### Work order 1
Reproduce word for word the passage of the marriage advice thread starting with "So, you were" and going on through "(Nov 14, 2010)".
### Work order 2
Answer these questions from the marriage advice thread:
(a) What date appears beside the name Jellybeans?
(b) With what short sentence does the post by Pit-of-my-stomach end?
(c) Which poster advises stepping back and giving her space?

### Source passage
+---+

Just my $0.02 worth, based on what you've said... But I think some from of professional intervention is required. Unfortunately, if she's not willing to re-invest herself in your marriage, you're in a bad spot.

C
_Posted via Mobile Device_


----------



## Jellybeans (Mar 8, 2011)

If she is done wit the marriage, ther eis nothing you can do but concede.

Plead your case to her and ask her to go to counselling with you, be transparent and openly apologetic/transparent.

Ultimately though, the ball is in her court.


----------



## Pit-of-my-stomach (Nov 2, 2010)

So, you were the other man in her marriage? She was telling you she was 'done' with that marriage yet wouldn't get a divorce. do you think she was telling him the same thing she was telling you? 

I wonder if the marriage was over in her husbands eyes? Wonder if he was as sorry as you are now for what he had done? Curious if what he did was as bad the the version she wrote for you, the 'other man'. Was he ready to lose his family?, so after you picked up the scraps of another man's broken family... you cheated on her? 

and now you have two different children with broken families, the 2 constants in these failed families... You and infidelity.

Reap your whirlwind.


----------



## Eli-Zor (Nov 14, 2010)

You were instrumental in destroying her first marriage, she knows that were willing to cheat with her while she was married, you proved this by cheating on her, yet you say you want to remain with her. The choice is no longer yours, all you have done is show her what a lie she has lived.

Give it time, she may choose to come back to you she may not. This is not an MC issue this is a fundamental issue of who you both are as people and what values you have chosen to hold onto in life. Did you ever apologise to her first husband for screwing his wife and making her pregnant, did you apologise to his and her parents ? What I am pointing out to you is a lack of honesty , no amount of support and guidance can help you be honest and I am guessing she is now experiencing the betrayal second time round if she is to believed the first time when she says her husband cheated on her.

Step back and give her space, she will have to decide what she wants.
_Posted via Mobile Device_


----------

+---+

### Data extracts
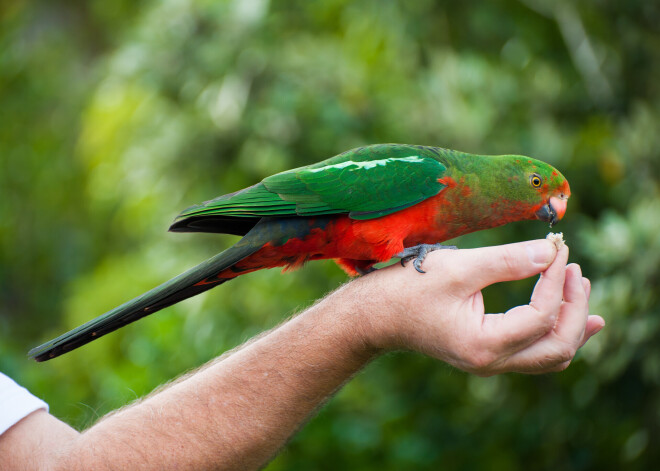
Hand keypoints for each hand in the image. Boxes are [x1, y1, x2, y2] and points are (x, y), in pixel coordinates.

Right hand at [353, 240, 603, 375]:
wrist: (376, 314)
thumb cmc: (408, 288)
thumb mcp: (458, 268)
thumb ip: (507, 260)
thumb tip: (551, 251)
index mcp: (484, 345)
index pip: (541, 316)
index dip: (555, 280)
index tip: (557, 247)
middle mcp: (491, 363)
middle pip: (557, 347)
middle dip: (574, 307)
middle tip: (575, 269)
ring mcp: (490, 363)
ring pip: (551, 355)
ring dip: (571, 323)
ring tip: (581, 288)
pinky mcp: (487, 353)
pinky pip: (535, 352)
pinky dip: (556, 331)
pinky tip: (571, 315)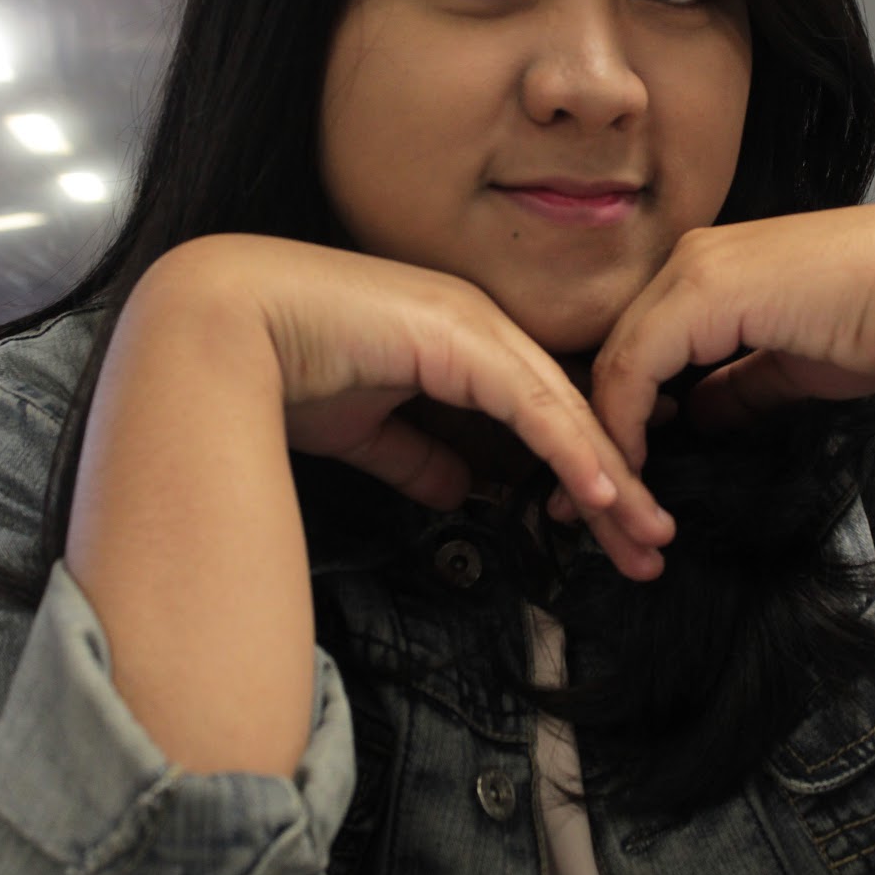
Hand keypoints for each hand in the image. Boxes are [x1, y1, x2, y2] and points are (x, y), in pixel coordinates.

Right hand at [178, 236, 673, 577]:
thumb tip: (459, 489)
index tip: (616, 531)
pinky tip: (606, 496)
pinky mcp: (459, 335)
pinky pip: (533, 403)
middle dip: (618, 487)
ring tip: (648, 540)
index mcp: (460, 341)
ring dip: (613, 480)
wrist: (220, 328)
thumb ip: (414, 454)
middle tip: (654, 548)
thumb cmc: (280, 371)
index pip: (543, 413)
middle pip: (570, 414)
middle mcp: (479, 327)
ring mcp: (473, 325)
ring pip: (565, 410)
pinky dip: (573, 450)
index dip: (584, 471)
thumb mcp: (364, 428)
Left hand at [582, 202, 874, 473]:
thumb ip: (738, 382)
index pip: (643, 342)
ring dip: (612, 431)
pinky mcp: (699, 292)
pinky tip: (635, 465)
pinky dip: (627, 419)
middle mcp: (693, 259)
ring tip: (607, 493)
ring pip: (620, 358)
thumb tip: (699, 413)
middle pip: (622, 348)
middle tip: (588, 490)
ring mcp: (692, 269)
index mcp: (713, 268)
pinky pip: (636, 364)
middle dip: (602, 423)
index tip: (623, 464)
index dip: (625, 406)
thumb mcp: (789, 362)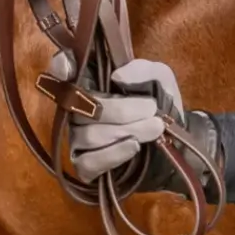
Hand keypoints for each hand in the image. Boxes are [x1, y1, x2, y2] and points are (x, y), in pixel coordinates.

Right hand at [67, 56, 183, 184]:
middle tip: (151, 108)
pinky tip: (134, 146)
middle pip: (81, 108)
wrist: (174, 142)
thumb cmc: (158, 104)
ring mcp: (77, 139)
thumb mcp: (159, 79)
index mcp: (90, 80)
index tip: (67, 67)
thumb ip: (143, 70)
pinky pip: (88, 162)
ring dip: (126, 130)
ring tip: (154, 127)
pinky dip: (113, 153)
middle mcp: (76, 109)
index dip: (60, 68)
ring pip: (88, 135)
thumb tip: (117, 76)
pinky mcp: (85, 167)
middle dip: (120, 109)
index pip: (61, 70)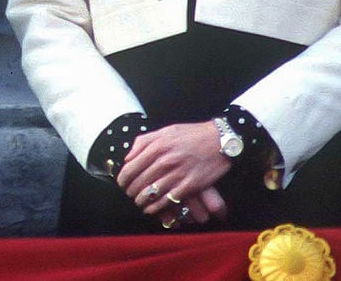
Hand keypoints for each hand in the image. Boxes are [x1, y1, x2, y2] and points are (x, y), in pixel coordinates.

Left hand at [116, 121, 231, 223]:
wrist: (219, 140)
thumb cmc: (191, 134)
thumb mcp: (165, 131)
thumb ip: (144, 141)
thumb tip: (128, 157)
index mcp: (157, 146)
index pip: (131, 168)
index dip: (122, 179)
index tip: (121, 184)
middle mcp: (165, 160)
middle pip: (139, 182)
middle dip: (130, 192)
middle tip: (129, 195)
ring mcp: (178, 173)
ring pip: (152, 193)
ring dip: (141, 201)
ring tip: (138, 203)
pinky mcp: (190, 185)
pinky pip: (168, 200)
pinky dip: (156, 208)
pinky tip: (151, 209)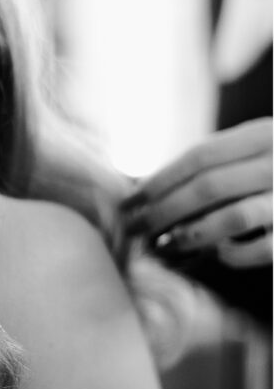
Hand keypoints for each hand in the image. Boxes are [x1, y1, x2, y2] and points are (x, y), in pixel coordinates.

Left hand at [122, 118, 272, 268]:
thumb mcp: (256, 151)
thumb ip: (218, 162)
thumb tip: (147, 186)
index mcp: (264, 135)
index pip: (200, 156)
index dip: (160, 179)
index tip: (129, 200)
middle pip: (208, 186)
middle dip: (163, 210)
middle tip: (134, 229)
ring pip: (233, 217)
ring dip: (192, 233)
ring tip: (165, 245)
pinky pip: (261, 248)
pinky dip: (235, 254)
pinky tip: (219, 254)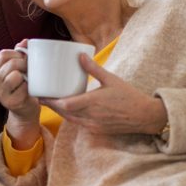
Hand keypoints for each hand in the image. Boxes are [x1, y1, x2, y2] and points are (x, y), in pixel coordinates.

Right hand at [0, 40, 41, 146]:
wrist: (24, 110)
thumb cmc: (21, 86)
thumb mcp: (18, 69)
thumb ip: (19, 54)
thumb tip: (25, 41)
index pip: (3, 54)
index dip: (16, 54)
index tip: (24, 59)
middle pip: (11, 64)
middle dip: (24, 64)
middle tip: (30, 69)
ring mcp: (0, 92)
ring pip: (15, 75)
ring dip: (26, 76)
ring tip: (28, 80)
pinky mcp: (10, 102)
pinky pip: (22, 88)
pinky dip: (29, 88)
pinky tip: (29, 90)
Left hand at [40, 54, 166, 135]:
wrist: (145, 116)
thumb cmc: (129, 96)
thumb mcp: (111, 79)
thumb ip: (93, 69)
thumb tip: (80, 55)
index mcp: (93, 102)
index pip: (65, 105)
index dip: (51, 101)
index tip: (41, 94)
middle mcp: (91, 116)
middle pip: (64, 113)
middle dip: (51, 106)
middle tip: (41, 97)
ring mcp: (93, 125)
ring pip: (70, 119)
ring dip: (60, 112)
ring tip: (50, 102)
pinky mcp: (96, 130)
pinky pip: (78, 123)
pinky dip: (71, 117)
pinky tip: (67, 110)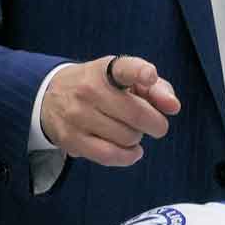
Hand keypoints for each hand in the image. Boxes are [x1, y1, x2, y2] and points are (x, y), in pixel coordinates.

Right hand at [40, 56, 180, 166]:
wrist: (51, 97)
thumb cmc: (101, 87)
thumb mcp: (125, 78)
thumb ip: (156, 88)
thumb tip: (173, 107)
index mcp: (105, 69)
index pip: (124, 68)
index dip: (139, 72)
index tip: (149, 76)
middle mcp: (89, 89)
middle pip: (138, 115)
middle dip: (155, 124)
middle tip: (154, 124)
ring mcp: (77, 115)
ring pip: (126, 137)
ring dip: (137, 138)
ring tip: (130, 131)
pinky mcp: (71, 138)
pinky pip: (109, 155)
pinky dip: (128, 157)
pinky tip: (131, 151)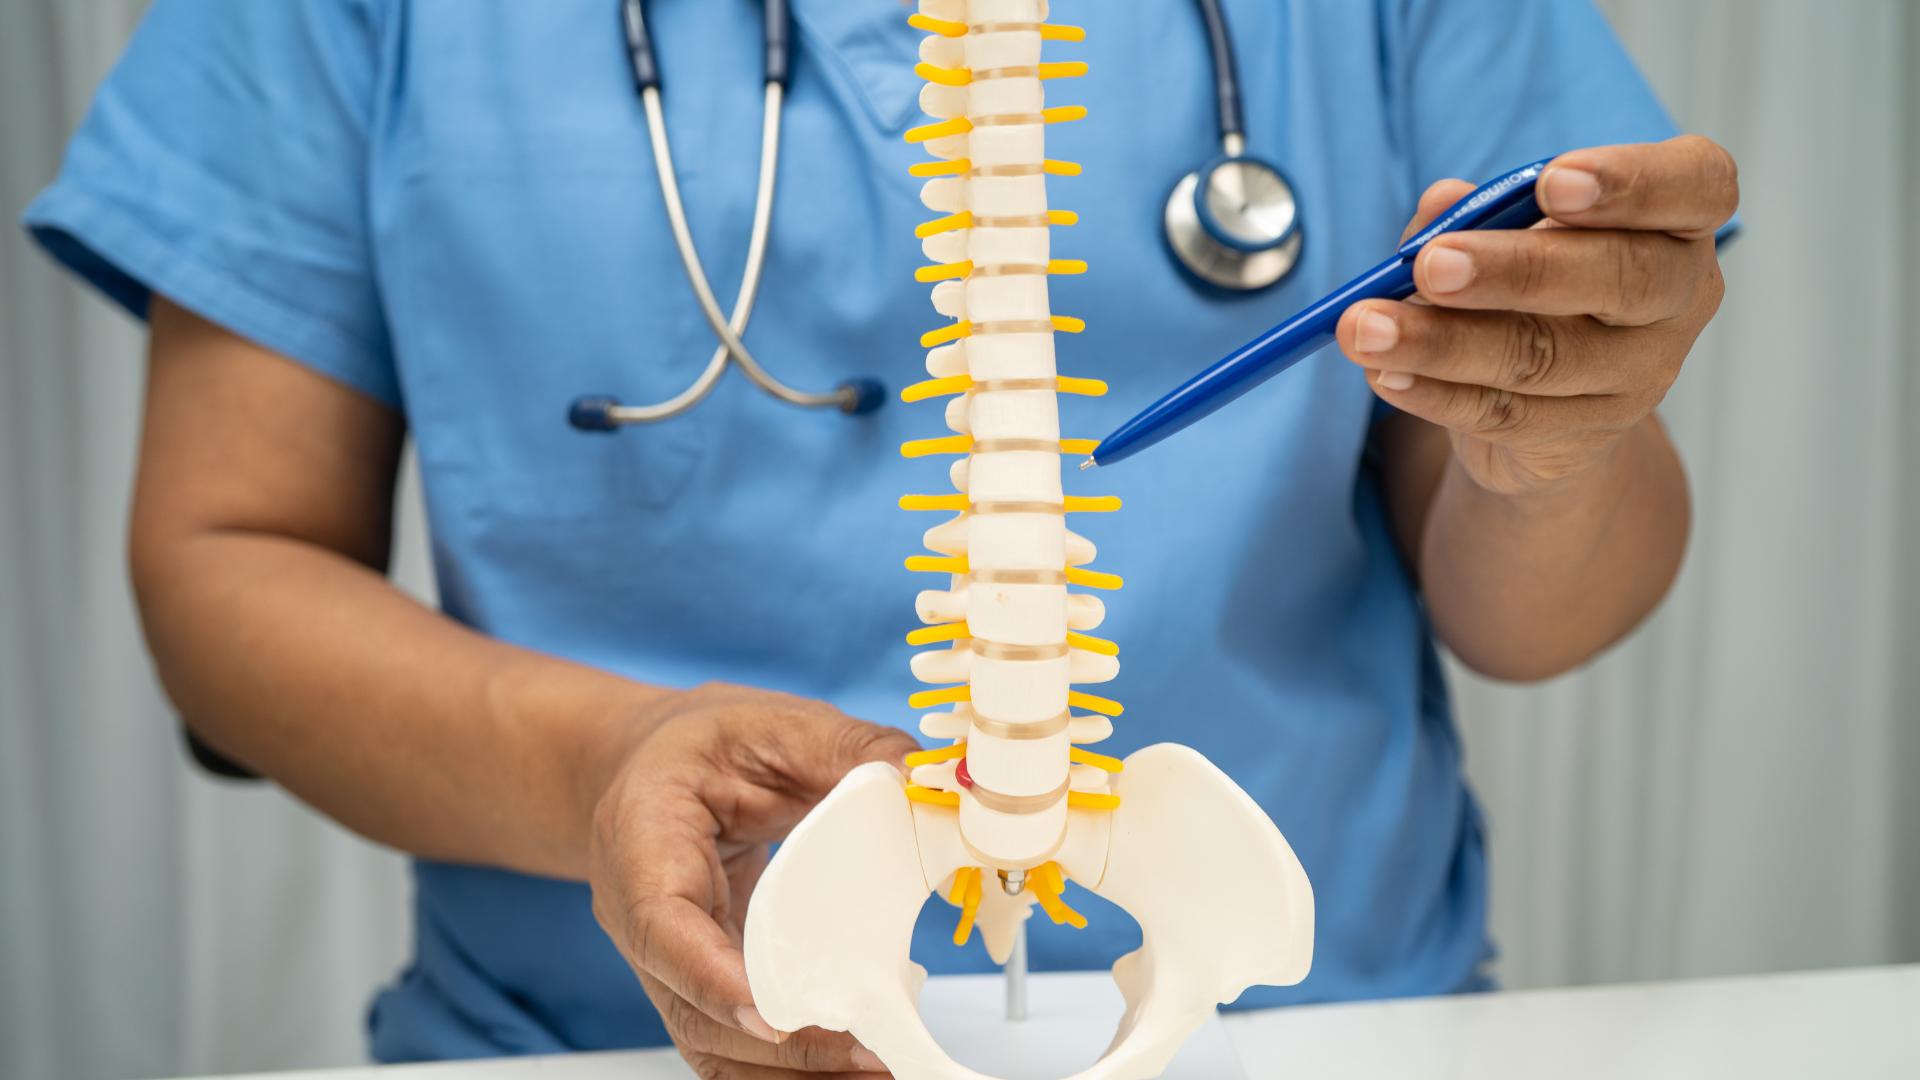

+---+

### Response box 1
So, you were the other man in her marriage? She was telling you she was 'done' with that marriage yet wouldn't get a divorce. do you think she was telling him the same thing she was telling you? 

I wonder if the marriage was over in her husbands eyes? Wonder if he was as sorry as you are now for what he had done? Curious if what he did was as bad the the version she wrote for you, the 'other man'. Was he ready to lose his family?, so after you picked up the scraps of another man's broken family... you cheated on her? 

and now you have two different children with broken families, the 2 constants in these failed families... You and infidelity.

Reap your whirlwind.


----------



## Eli-Zor (Nov 14, 2010)

### Response box 2
(a) Mar 8, 2011
(b) "Reap your whirlwind."
(c) Eli-Zor